Adler e Márcio trabalham na emergência do Hospital Albert Schweitzer
Outro momento crítico foi o reconhecimento das crianças, por dezenas de famílias, que lotavam o auditório, em busca de informações, amparados por profissionais de psicologia e assistência social. Só um tinha identificação, Rafael Pereira, com o cartão de ônibus no bolso. “Lembro porque é o nome de meu filho de 5 anos”, disse Paulo. Os médicos limparam os rostos e corpos e fotografaram as crianças, para os pais as identificarem.
“Preparamos os corpos para não ficar muito agressivo. Não ia levar para ver o que eu vi, não queria que o pai visse o filho naquele estado”, disse Adler Silva, chefe da emergência.
“Só duas crianças não foram reconhecidas, provavelmente por negação das famílias, que viam as fotos e não aceitavam.
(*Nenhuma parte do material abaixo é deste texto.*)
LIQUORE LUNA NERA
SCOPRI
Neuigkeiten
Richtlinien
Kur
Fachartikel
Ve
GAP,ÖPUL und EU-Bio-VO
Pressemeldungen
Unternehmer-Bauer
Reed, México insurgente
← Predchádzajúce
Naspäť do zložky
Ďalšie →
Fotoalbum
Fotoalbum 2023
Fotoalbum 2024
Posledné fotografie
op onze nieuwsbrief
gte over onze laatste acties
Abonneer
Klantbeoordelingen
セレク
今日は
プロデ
Diziam: ‘Essa não é sua irmã! Não tem esse sinal...’ Alguns entravam na fila de reconhecimento de novo e perguntavam: ‘Posso ver de novo?’ Muito triste”, recorda Paulo. “Eu vi essas fotos vinte vezes. Lembro a maioria dos rostinhos”, contou o diretor Dilson.
Nesse cenário, o diretor se lembra de uma presença reconfortante para parentes e médicos. “Independentemente da religião das pessoas, o arcebispo do Rio de Janeiro, d.Orani Tempesta, trouxe uma paz enorme a todos. Ele não rezou ou abençoou ninguém, mas confortou. Foi um diferencial, passou tranqüilidade e deu força”, contou Dilson Pereira.
“Medicina de Guerra”
Essinger, do Miguel Couto, vê semelhanças na atuação das emergências dos hospitais do Rio com “medicina de guerra”. “Atendemos a tiros de fuzil, arma de guerra; a vítimas de explosões de bueiros e de granadas; e a traumatismos de trânsito em que as pessoas chegam todas quebradas. Um acadêmico daqui levou fotos para o hospital onde foi trabalhar nos EUA, e os médicos nem acreditavam.”
“A diferença é que, se você vai à guerra, já está preparado”, disse Márcio Teixeira. “Guardadas as devidas proporções, vejo alguma semelhança com o que os hospitais devem ter vivido em Nova York no 11 de setembro”, compara Adler Silva.
Diferentemente de datas festivas, como Carnaval e Réveillon – quando há reforço de pessoal e o atendimento básico no local minimiza a ida aos hospitais –, em dias comuns, o atendimento a eventos de múltiplas vítimas é um desafio para os hospitais, principalmente pela imprevisibilidade.
Duas das vítimas da explosão do restaurante “Filé Carioca”, no centro do Rio, também foram levados para o Miguel Couto. Ambas já receberam alta. Um deles, Elídio Santos, saiu nesta quinta-feira, após chegar com o corpo cheio de estilhaços de cimento, cortes profundos no corpo e no pescoço e traumatismo craniano.
Os namorados norte-americanos David Melaugheim e Sarah Lari, feridos após a explosão de um bueiro em Copacabana, também foram levados para o Miguel Couto e lá se recuperaram de queimaduras em até 80% do corpo, no caso de Sarah.